Source texts of formatted documents:
◆ ◆ ◆ ◆

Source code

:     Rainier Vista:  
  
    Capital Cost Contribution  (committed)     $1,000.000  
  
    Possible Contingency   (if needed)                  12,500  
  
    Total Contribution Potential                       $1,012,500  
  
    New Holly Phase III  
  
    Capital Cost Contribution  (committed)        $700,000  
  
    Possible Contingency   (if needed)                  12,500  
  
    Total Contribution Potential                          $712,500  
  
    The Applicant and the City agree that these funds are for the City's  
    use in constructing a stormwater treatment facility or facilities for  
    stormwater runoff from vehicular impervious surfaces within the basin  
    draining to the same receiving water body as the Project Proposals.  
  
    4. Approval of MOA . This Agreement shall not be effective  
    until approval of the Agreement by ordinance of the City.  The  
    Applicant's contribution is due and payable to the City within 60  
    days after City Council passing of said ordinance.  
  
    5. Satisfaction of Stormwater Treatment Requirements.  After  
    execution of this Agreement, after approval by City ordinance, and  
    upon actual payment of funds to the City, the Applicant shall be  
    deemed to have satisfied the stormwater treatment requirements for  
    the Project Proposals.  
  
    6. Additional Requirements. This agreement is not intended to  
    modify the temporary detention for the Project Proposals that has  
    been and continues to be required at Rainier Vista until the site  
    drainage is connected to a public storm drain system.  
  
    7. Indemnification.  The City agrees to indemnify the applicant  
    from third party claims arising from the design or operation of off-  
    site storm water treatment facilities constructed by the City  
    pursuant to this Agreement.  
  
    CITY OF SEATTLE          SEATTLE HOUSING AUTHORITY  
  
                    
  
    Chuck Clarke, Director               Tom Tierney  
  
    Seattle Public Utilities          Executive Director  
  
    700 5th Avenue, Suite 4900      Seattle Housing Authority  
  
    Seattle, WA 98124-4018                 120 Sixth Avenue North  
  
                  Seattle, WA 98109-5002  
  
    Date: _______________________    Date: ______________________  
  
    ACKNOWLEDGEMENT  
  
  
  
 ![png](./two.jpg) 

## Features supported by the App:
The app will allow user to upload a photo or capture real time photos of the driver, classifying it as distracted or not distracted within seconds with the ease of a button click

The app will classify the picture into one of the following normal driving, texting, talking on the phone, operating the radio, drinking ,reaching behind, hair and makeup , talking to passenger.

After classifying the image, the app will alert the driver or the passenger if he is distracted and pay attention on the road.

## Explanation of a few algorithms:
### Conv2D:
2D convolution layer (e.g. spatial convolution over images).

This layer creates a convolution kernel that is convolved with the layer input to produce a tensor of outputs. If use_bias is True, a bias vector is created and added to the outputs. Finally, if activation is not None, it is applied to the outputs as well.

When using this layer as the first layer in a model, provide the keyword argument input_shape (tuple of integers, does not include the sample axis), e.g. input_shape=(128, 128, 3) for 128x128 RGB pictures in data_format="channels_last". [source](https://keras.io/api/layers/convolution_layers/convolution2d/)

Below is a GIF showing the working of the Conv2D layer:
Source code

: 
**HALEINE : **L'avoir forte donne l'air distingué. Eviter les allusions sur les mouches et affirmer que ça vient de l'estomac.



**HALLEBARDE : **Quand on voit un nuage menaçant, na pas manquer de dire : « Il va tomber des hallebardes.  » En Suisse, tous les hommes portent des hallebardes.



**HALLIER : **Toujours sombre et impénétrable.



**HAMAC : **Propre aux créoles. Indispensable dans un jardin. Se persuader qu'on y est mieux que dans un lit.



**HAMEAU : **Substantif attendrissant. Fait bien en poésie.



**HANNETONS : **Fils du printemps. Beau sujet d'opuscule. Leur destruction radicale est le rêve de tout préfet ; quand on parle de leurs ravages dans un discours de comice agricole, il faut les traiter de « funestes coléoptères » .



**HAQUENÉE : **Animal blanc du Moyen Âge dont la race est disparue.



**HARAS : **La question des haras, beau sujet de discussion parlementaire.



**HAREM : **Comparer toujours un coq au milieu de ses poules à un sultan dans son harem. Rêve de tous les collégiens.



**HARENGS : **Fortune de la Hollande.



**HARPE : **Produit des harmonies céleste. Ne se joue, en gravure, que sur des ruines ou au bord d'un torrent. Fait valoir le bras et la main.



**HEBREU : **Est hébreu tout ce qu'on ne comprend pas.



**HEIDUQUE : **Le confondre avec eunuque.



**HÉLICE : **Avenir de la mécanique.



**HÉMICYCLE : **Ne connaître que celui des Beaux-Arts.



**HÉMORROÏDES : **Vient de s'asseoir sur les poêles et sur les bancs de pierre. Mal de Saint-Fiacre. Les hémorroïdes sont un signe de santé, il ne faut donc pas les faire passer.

◆ ◆ ◆ ◆

> Work to complete
All entries are to be copied exactly as they read.

> Result for this task
Source code

:     Rainier Vista:  
  
    Capital Cost Contribution  (committed)     $1,000.000  
  
    Possible Contingency   (if needed)                  12,500  
  
    Total Contribution Potential                       $1,012,500  
  
    New Holly Phase III  
  
    Capital Cost Contribution  (committed)        $700,000  
  
    Possible Contingency   (if needed)                  12,500  
  
    Total Contribution Potential                          $712,500  
  
    The Applicant and the City agree that these funds are for the City's  
    use in constructing a stormwater treatment facility or facilities for  
    stormwater runoff from vehicular impervious surfaces within the basin  
    draining to the same receiving water body as the Project Proposals.  
  
    4. Approval of MOA . This Agreement shall not be effective  
    until approval of the Agreement by ordinance of the City.  The  
    Applicant's contribution is due and payable to the City within 60  
    days after City Council passing of said ordinance.  
  
    5. Satisfaction of Stormwater Treatment Requirements.  After  
    execution of this Agreement, after approval by City ordinance, and  
    upon actual payment of funds to the City, the Applicant shall be  
    deemed to have satisfied the stormwater treatment requirements for  
    the Project Proposals.  
  
    6. Additional Requirements. This agreement is not intended to  
    modify the temporary detention for the Project Proposals that has  
    been and continues to be required at Rainier Vista until the site  
    drainage is connected to a public storm drain system.  
  
    7. Indemnification.  The City agrees to indemnify the applicant  
    from third party claims arising from the design or operation of off-  
    site storm water treatment facilities constructed by the City  
    pursuant to this Agreement.  
  
    CITY OF SEATTLE          SEATTLE HOUSING AUTHORITY  
  
                    
  
    Chuck Clarke, Director               Tom Tierney  
  
    Seattle Public Utilities          Executive Director  
  
    700 5th Avenue, Suite 4900      Seattle Housing Authority  
  
    Seattle, WA 98124-4018                 120 Sixth Avenue North  
  
                  Seattle, WA 98109-5002  
  
    Date: _______________________    Date: ______________________  
  
    ACKNOWLEDGEMENT  
  
  
  
 ![png](./two.jpg) 

## Features supported by the App:
The app will allow user to upload a photo or capture real time photos of the driver, classifying it as distracted or not distracted within seconds with the ease of a button click

The app will classify the picture into one of the following normal driving, texting, talking on the phone, operating the radio, drinking ,reaching behind, hair and makeup , talking to passenger.

After classifying the image, the app will alert the driver or the passenger if he is distracted and pay attention on the road.

## Explanation of a few algorithms:
### Conv2D:
2D convolution layer (e.g. spatial convolution over images).

This layer creates a convolution kernel that is convolved with the layer input to produce a tensor of outputs. If use_bias is True, a bias vector is created and added to the outputs. Finally, if activation is not None, it is applied to the outputs as well.

When using this layer as the first layer in a model, provide the keyword argument input_shape (tuple of integers, does not include the sample axis), e.g. input_shape=(128, 128, 3) for 128x128 RGB pictures in data_format="channels_last". [source](https://keras.io/api/layers/convolution_layers/convolution2d/)

Below is a GIF showing the working of the Conv2D layer:
Source code

: 
**HALEINE : **L'avoir forte donne l'air distingué. Eviter les allusions sur les mouches et affirmer que ça vient de l'estomac.



**HALLEBARDE : **Quand on voit un nuage menaçant, na pas manquer de dire : « Il va tomber des hallebardes.  » En Suisse, tous les hommes portent des hallebardes.



**HALLIER : **Toujours sombre et impénétrable.



**HAMAC : **Propre aux créoles. Indispensable dans un jardin. Se persuader qu'on y est mieux que dans un lit.



**HAMEAU : **Substantif attendrissant. Fait bien en poésie.



**HANNETONS : **Fils du printemps. Beau sujet d'opuscule. Leur destruction radicale est le rêve de tout préfet ; quand on parle de leurs ravages dans un discours de comice agricole, il faut les traiter de « funestes coléoptères » .



**HAQUENÉE : **Animal blanc du Moyen Âge dont la race est disparue.



**HARAS : **La question des haras, beau sujet de discussion parlementaire.



**HAREM : **Comparer toujours un coq au milieu de ses poules à un sultan dans son harem. Rêve de tous les collégiens.



**HARENGS : **Fortune de la Hollande.



**HARPE : **Produit des harmonies céleste. Ne se joue, en gravure, que sur des ruines ou au bord d'un torrent. Fait valoir le bras et la main.



**HEBREU : **Est hébreu tout ce qu'on ne comprend pas.



**HEIDUQUE : **Le confondre avec eunuque.



**HÉLICE : **Avenir de la mécanique.



**HÉMICYCLE : **Ne connaître que celui des Beaux-Arts.



**HÉMORROÏDES : **Vient de s'asseoir sur les poêles et sur les bancs de pierre. Mal de Saint-Fiacre. Les hémorroïdes sont un signe de santé, il ne faut donc pas les faire passer.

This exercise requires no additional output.